> YOUR INSTRUCTIONS
Answer each question from the Excalibur preview below:
(a) In the opening verse, what did the children in white hold?
(b) What does Excalibur use in place of race?
(c) What color do nobles tend to wear?

And down a streetway hung with folds of pure
White samite, and by fountains of running wine,
Where children sat in white with cups of gold,
Moved to the lists, and there with slow sad steps
Ascending, fill’d his double-dragon’d chair.
He glanced and saw the stately galleries,
Dame, damsel, each thro’ worship of their Queen
White-robed in honor of the stainless child,
And some with scattered jewels, like a bank
Of maiden snow mingled with sparks of fire.
Alfred Lord Tennyson, Idylls of the King
Welcome to GameWyrd’s exclusive sneak preview of Excalibur: Arthurian Adventures! Although providing these exclusive sneak peaks to the Wyrdlings is nothing new for us here at RPGObjects, almost everything else about this book is brand new. First, this is RPGObjects’ debut foray into the fantasy genre, and we have chosen the legends of Arthur and the Round Table, a topic never taken on by a role playing game to do it. And the Wyrd gets the first look! We hope you enjoy this look at our upcoming game as much as we have enjoyed bringing it to you.
In place of race, Excalibur uses bloodline and nationality to represent a character’s background prior to first level. To illustrate how this works, let’s use the Royalty bloodline.
The elite of any medieval society, these characters are well off even by the standards of the peerage.
Personality: Royals are used to being obeyed, and can back up that assumption through the force of the law. From an early age, these elder sons of the nobility are taught to negotiate and obfuscate, maintaining the interests of their family through guile and deception.
Physical Description: Most characters will dress in keeping with their station. Nobles, along with merchants of the middle class, tend to dress a little better than they can afford, to present the proper “image”. Nobles will also tend to wear purple, an expensive fabric usually restricted to members of noble bloodlines.
Relations: Nobles are either very aware that good relations makes getting their way easier, or they are insufferably arrogant. Either way, other bloodlines tend to view the nobility with some suspicion.
Lands: The smallest percentage of the population, the nobility owns the vast majority of the lands in any feudal society.
Religion: Nobles tend to be very skeptical of religious institutions, seeing them as a rival to the power of the nobility. Too often has piety caused a noble to fall under the sway of a powerful church, and many nobles prefer their own judgment to that of some distant god.

> DATA SHOWN
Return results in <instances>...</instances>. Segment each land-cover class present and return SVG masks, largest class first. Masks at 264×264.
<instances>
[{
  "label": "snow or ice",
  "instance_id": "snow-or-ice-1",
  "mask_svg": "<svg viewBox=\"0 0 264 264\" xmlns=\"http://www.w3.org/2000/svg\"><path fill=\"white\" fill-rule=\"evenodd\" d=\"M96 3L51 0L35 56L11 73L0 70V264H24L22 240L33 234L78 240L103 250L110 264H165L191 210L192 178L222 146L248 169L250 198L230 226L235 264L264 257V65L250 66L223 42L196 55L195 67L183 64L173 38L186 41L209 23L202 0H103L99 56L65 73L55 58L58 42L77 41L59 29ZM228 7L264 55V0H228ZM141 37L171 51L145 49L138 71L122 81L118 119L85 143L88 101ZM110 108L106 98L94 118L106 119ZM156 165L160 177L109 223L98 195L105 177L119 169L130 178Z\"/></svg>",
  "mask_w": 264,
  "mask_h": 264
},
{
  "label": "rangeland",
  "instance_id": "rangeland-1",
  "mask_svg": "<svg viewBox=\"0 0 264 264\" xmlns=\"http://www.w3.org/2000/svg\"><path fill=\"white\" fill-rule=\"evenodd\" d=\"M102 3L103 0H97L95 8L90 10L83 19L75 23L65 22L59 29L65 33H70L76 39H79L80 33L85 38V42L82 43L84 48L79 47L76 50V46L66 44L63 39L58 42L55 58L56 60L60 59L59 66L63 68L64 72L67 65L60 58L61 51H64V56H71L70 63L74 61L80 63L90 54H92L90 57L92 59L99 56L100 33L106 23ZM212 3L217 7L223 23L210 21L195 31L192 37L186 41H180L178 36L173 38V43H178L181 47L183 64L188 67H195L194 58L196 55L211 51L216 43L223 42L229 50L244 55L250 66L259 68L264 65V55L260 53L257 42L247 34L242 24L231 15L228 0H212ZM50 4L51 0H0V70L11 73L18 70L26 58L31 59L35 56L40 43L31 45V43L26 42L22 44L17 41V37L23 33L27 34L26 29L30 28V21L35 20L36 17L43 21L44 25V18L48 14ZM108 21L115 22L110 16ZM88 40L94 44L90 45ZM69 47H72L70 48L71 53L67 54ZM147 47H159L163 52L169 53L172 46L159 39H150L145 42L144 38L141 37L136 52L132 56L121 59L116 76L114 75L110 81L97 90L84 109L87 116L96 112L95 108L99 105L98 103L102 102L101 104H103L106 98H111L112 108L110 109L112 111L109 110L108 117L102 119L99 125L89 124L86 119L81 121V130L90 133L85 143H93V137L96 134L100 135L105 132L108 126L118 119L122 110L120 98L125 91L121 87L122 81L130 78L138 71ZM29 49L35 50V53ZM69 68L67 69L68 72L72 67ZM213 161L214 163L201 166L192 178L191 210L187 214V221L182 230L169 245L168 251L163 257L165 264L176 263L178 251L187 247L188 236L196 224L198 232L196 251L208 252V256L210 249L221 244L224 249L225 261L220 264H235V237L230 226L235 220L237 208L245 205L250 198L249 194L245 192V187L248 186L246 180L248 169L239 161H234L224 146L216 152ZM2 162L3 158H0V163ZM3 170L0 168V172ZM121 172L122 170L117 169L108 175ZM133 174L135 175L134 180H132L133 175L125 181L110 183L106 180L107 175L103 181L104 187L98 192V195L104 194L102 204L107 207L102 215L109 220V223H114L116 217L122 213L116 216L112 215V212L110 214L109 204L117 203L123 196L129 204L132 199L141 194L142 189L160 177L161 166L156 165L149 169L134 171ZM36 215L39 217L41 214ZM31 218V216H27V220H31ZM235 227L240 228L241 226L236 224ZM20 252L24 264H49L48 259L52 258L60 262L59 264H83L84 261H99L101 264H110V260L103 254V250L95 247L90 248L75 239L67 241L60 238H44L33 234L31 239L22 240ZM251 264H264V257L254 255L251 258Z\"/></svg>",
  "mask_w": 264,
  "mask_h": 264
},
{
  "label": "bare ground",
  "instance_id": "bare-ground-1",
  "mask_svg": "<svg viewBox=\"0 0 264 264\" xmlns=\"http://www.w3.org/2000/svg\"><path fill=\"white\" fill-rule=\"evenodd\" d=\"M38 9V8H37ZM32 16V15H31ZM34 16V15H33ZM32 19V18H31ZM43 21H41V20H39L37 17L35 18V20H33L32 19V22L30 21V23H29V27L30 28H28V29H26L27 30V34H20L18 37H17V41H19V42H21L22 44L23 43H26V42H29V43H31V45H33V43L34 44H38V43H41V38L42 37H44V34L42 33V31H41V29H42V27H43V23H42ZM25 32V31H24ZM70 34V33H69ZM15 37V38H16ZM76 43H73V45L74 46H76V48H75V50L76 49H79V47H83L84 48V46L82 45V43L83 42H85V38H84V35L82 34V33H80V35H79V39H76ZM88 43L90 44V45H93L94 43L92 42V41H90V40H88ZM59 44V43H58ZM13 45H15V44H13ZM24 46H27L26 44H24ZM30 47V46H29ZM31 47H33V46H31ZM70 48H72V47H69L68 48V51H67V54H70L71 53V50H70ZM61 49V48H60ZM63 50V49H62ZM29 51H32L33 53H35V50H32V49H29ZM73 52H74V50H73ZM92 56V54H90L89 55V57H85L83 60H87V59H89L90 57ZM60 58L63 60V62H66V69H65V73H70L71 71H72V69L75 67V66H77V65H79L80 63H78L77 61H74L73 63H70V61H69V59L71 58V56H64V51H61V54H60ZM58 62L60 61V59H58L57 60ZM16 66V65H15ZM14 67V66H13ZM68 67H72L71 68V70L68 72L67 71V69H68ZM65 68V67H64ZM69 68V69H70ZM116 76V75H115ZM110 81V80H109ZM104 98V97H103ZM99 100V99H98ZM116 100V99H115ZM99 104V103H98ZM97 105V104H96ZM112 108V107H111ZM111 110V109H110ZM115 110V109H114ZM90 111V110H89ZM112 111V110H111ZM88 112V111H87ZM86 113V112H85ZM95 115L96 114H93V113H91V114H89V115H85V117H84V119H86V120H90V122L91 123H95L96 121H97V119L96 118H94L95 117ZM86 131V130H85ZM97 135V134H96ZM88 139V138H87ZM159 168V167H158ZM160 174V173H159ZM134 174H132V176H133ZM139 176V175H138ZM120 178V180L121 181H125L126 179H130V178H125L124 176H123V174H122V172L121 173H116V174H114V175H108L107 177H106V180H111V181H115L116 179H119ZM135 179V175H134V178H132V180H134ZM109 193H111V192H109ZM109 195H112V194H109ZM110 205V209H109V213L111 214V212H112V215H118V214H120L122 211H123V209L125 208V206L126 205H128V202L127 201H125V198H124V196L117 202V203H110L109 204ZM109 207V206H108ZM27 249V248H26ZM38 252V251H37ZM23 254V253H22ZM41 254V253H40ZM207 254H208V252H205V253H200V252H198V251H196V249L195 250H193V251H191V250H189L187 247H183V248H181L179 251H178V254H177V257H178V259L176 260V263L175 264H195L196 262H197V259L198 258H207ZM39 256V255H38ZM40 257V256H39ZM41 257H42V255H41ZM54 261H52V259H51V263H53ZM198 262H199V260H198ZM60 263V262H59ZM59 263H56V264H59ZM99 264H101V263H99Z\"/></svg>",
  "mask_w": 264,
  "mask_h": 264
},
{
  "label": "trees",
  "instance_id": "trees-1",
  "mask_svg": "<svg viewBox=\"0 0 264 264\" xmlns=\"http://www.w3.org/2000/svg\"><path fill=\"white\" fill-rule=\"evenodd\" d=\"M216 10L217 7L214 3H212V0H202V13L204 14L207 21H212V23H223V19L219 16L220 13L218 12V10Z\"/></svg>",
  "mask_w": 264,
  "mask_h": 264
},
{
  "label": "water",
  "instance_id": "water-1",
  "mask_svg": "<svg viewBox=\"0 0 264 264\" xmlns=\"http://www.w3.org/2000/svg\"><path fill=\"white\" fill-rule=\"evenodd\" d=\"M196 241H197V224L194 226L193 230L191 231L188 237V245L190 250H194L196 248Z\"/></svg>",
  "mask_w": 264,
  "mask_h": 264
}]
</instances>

> EXERCISE SOLUTION
(a) Cups of gold.
(b) Bloodline and nationality.
(c) Purple.